Friday, August 15, 2008

Exposing the Raleigh N&O’s liberal bias

Mike Williams does that today. My comments follow below the end line

Mike begins - - -

Professor Glenn Reynolds tells me that U.S. Representative Heath Shuler (D-NC) has a possible conflict of interest between a House committee he sits on and some land he owns in Tennessee. A Knoxville newspaper picked up on the story here. So did the Asheville Citizen-Times. Ed Morrissey derides “Another Democrat with a government land deal!

I missed this story in The N&O, so I did a search on newsobserver.com. Nada.

Shuler, you may recall, was one of many Dems elected in 2006 in the so-called backlash against corrupt Republicans. The 110th Congress claims to be the most open, honest and ethical in our history. So you’d think The N&O might be interested in yet another Congressman slopping at the trough, and if Shuler were a Republican incumbent who could be unseated in 2008 you’d undoubtedly be right.

Which brings me to the real point of this email. I did my best to ridicule Executive Editor John Drescher’s pathetic defense of The N&O’s coverage of John Edwards’ fall from grace. But my efforts pale into insignificance compared to this skewering by a retired NC journalist posting at John in Carolina’s blog. An excerpt:

The N&O should have owned the John Edwards story.

Raleigh was Edwards' political launch pad in 1998 when he first ran for the Senate. He lives three miles west of the N&O's Chapel Hill office. His presidential campaign headquarters was about the same distance away in Southern Village. And the N&O, for more than a century the guidon of the North Carolina Democratic Party, was widely regarded as one of Edwards' most loyal acolytes….

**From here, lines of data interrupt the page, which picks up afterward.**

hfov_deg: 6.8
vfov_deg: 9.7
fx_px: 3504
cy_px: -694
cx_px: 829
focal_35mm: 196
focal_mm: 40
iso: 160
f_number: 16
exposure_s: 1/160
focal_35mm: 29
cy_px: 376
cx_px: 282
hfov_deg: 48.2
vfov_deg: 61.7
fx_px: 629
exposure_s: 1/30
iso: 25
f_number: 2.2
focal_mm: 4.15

The N&O has come up woefully short on both Edwards and Duke Lacrosse, two stories with national scope that happened right in its own bailiwick. Why? Extreme liberal bias, and “guidon of the North Carolina Democratic Party” are my answers, but maybe that’s just me.

Thank you, Mike.

IMO – the N&O has not only a liberal bias, but also an increasingly Leftist bias.

Leftists don’t much care that the N&O mislead them on the Duke hoax and they supported Nifong when it was obvious he was leading a frame-up attempt. Leftist journalists are agenda driven and mean to be.

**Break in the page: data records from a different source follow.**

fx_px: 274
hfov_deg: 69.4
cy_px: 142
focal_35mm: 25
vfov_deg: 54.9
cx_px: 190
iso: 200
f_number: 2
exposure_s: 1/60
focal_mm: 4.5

Liberals, on the other hand, were more inclined to see and dislike the N&O’s misleading them and many of them, but by no means all, were opposed to the frame-up attempt. Liberal journalists mean to present the truth and, in my experience, often don’t see their biases.

As for bias playing a role in the N&O’s Edwards and Duke Hoax coverage consider all the protestations we’ve gotten from editors Drescher and Vaden about the Enquirer not being a reliable source and the need to confirm what’s said versus the N&O’s rushing onto page one Mangum’s charges and false bio.

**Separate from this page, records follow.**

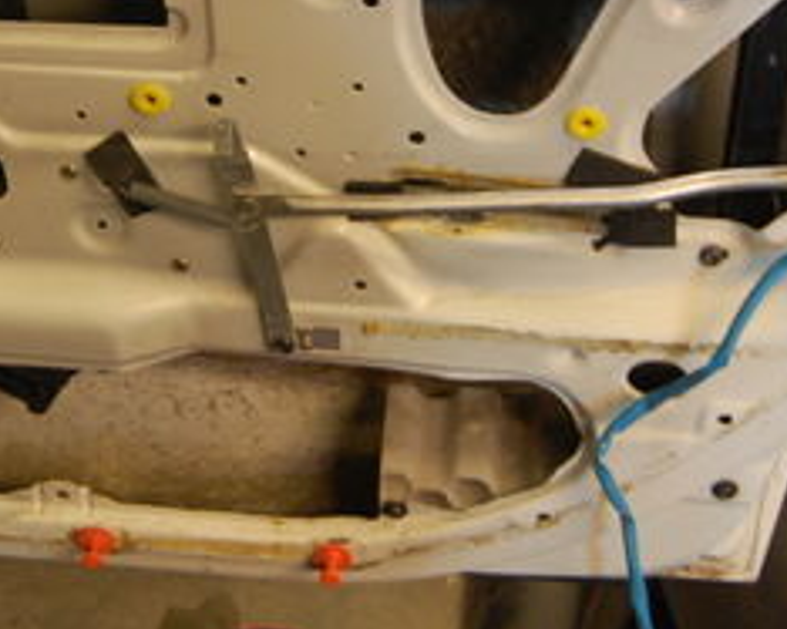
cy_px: 138
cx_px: 259
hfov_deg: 21.6
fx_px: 2055
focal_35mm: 88
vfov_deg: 17.3
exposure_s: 1/10
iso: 800
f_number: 3.8
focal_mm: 23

And don’t forget the “Priors” story. The N&O placed on page one on March 28, 2006 the names, misdemeanor charges and their outcomes for about 16 members of the lacrosse team, including one who had been found not guilty of the charge. The charges included underage drinking, and riding in a car with an open beer can.

But when Edwards, whom Vaden described as the N&O’s “hometown” candidate with a good shot at the presidency publicly denied an affair the N&O didn’t publish it. Drescher said “it didn’t make the cut.”

It seems there wasn’t strong enough substantiation in Edwards’ case.

With the lacrosse players, of course, there was substantiation which satisfied the N&O: Crystal Mangum said it.

2 comments:

Anonymous said...

Cut the N&O some slack. People are naturally more inclined to believe their peers than their superiors.

Anonymous said...

John: Excuse me, but where are all these liberals in journalism you talk about?? There used to be lot, but all we have today is doctrinaire leftists. Yesterday's liberal is today's libertarian.